Long-term efforts to encourage software vendors to improve how they handle software updates and make it easier for users to deploy them. Education and assistance programs for victims can talk about basic system hygiene such as backups and patching, negotiating ransoms, and finding decryptor kits. Provide professional negotiators to help get the outcome law enforcement and organizations can work with.
Other education programs can focus on partnering with software vendors to improve how they handle software updates and helping users install them. Initiatives focused on basic system hygiene such as backups and patching still need to be part of the mix.
It’s all about incentives. Health care organizations are more motivated about providing patient care and less about discouraging future attacks. But if there is a framework providing viable alternatives to paying, they would consider not taking the immediate, short-term fix.
It wasn’t up to the residents of Chicago to figure out how to drink the water safely. It isn’t up to the victims to solve the ransomware problem. Industry leaders and government officials that guide policy need to come up with ideas to crack this problem.
"Right now we don't have good options and you can't rely on the local IT shop to come up with a better answer to ransomware,” Martin-Vegue said.
One approach Martin-Vegue would like to see gain traction would be to treat ransomware kits as any other type of software and set up bug bounty programs. Whoever can create a decryptor kit for the malware or somehow compromise the kit would qualify for a reward. If someone finds vulnerabilities which could then be used to create the decryption kit, that would also qualify for a payout, as well.

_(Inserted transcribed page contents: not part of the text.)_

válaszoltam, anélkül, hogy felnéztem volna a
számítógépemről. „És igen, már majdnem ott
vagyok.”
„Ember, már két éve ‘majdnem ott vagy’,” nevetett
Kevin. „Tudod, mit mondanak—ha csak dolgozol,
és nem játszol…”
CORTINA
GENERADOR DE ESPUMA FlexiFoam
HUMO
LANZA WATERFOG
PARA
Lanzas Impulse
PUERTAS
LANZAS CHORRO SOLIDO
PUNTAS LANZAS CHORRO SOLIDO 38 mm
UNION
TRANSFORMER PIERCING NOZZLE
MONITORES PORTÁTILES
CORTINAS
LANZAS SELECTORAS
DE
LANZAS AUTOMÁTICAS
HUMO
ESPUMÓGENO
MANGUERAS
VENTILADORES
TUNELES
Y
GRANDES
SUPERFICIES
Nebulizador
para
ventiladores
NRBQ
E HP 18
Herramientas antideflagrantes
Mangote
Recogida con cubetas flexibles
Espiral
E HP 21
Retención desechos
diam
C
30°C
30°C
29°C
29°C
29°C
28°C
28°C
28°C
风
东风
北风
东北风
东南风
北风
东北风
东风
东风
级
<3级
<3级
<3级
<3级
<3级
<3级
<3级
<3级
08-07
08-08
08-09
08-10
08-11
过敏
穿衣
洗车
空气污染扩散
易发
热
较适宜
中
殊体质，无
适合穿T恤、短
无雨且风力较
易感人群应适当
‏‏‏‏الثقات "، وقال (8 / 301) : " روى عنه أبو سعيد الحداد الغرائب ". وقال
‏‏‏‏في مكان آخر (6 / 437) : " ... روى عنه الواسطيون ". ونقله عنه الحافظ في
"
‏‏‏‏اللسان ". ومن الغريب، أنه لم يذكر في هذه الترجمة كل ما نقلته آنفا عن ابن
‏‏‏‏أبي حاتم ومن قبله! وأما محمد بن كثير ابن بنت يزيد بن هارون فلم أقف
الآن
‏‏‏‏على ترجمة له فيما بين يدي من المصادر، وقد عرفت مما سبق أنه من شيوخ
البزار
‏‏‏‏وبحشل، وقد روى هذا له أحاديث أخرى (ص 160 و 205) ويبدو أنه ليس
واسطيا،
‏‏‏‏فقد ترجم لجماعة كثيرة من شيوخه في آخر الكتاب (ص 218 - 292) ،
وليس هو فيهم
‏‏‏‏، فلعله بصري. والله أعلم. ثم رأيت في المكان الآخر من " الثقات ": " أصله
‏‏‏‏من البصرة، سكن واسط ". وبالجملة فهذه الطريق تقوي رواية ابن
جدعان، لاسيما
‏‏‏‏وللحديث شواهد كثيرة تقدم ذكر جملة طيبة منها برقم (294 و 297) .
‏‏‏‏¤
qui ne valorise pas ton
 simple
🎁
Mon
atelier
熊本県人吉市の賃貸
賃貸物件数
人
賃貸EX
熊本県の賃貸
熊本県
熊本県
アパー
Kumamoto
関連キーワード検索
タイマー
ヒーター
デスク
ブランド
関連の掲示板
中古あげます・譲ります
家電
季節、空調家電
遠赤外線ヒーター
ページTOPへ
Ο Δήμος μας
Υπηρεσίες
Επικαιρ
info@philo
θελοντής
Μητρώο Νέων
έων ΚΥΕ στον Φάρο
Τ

“We pay people to find vulnerabilities [in software] today. Let’s do the same thing with ransomware,” Martin-Vegue said. “It would go a long way to solving some of this problem.”
Making Decisions Earlier
A lot of the current discussion focuses on the choices victims have when they’re already under attack. The decision tree looks at the possibility of restoring from backup, looking for tools that can decrypt the locked files, trying to negotiate with the attackers, paying the ransom, or walking away and starting over from scratch. However, there are many decisions made even earlier, long before the attack, that impact what kind of choices are currently available. There were decisions on what IT projects to prioritize and fund and choices made in light of resource and time constraints.
Instead of harping on the victims about why they didn’t patch systems, why legacy systems are still in use, or why the attackers succeeded, security teams need to insert themselves into the decision tree much earlier, Martin-Vegue said. Long before the attack even happens, security teams should be starting the conversation about the impact of having legacy systems, assessing the effectiveness of the existing backup strategy, and developing a plan on how to respond to this kind of extortion.

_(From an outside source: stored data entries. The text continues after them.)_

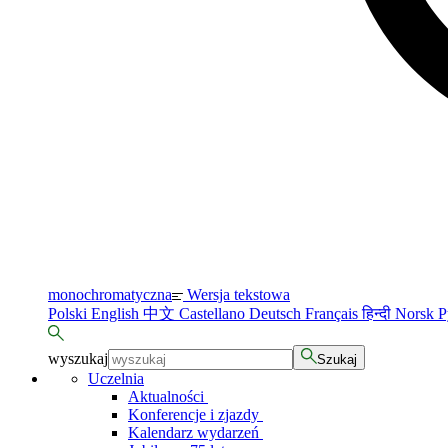
monochromatyczna
Wersja tekstowa
Polski
English
中文
Castellano
Deutsch
Français
हिन्दी
Norsk
Р
wyszukaj
Szukaj
Uczelnia
Aktualności
Konferencje i zjazdy
Kalendarz wydarzeń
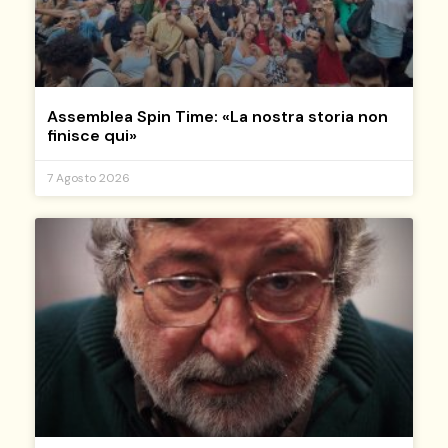
Assemblea Spin Time: «La nostra storia non
finisce qui»
7 Agosto 2026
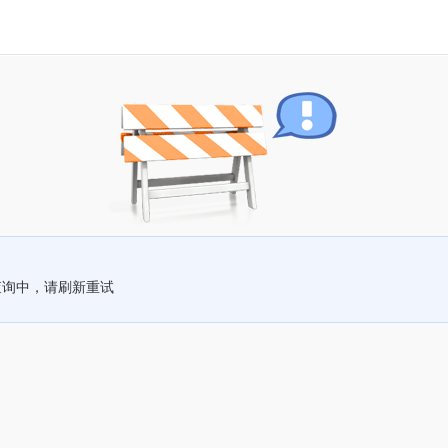
查询中，请刷新重试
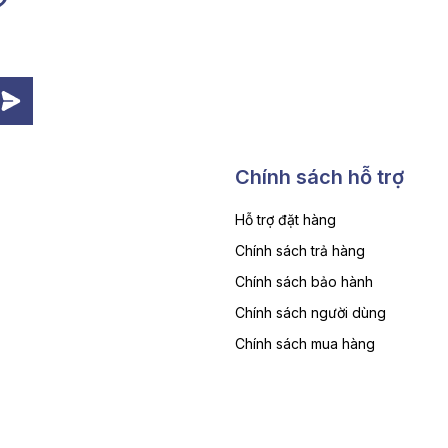
Chính sách hỗ trợ
Hỗ trợ đặt hàng
Chính sách trả hàng
Chính sách bảo hành
Chính sách người dùng
Chính sách mua hàng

“We can't browbeat them anymore. We can't just continue to yell at people, patch your stuff because, that's not working, obviously,” Martin-Vegue said.
The core philosophy behind risk management is analyzing decisions and helping business leaders prioritize their decisions based on resource allocation. There is a whole science around decision-making, one that considers the obstacles and the consequences before making a decision that makes logical sense. Security leaders need to interject themselves into the risk management conversation—where decisions are analyzed and resources are allocated—if they want to influence the eventual security decision.
“I wonder if we’ve gotten to the point where we just accept this [extortion] as our fate in the sense that we just know that there's going to be a certain amount of ransomware victims per year, and they’re just going to pay,” Martin-Vegue said. “I just don't want that to happen. I don't want us to give up on that.”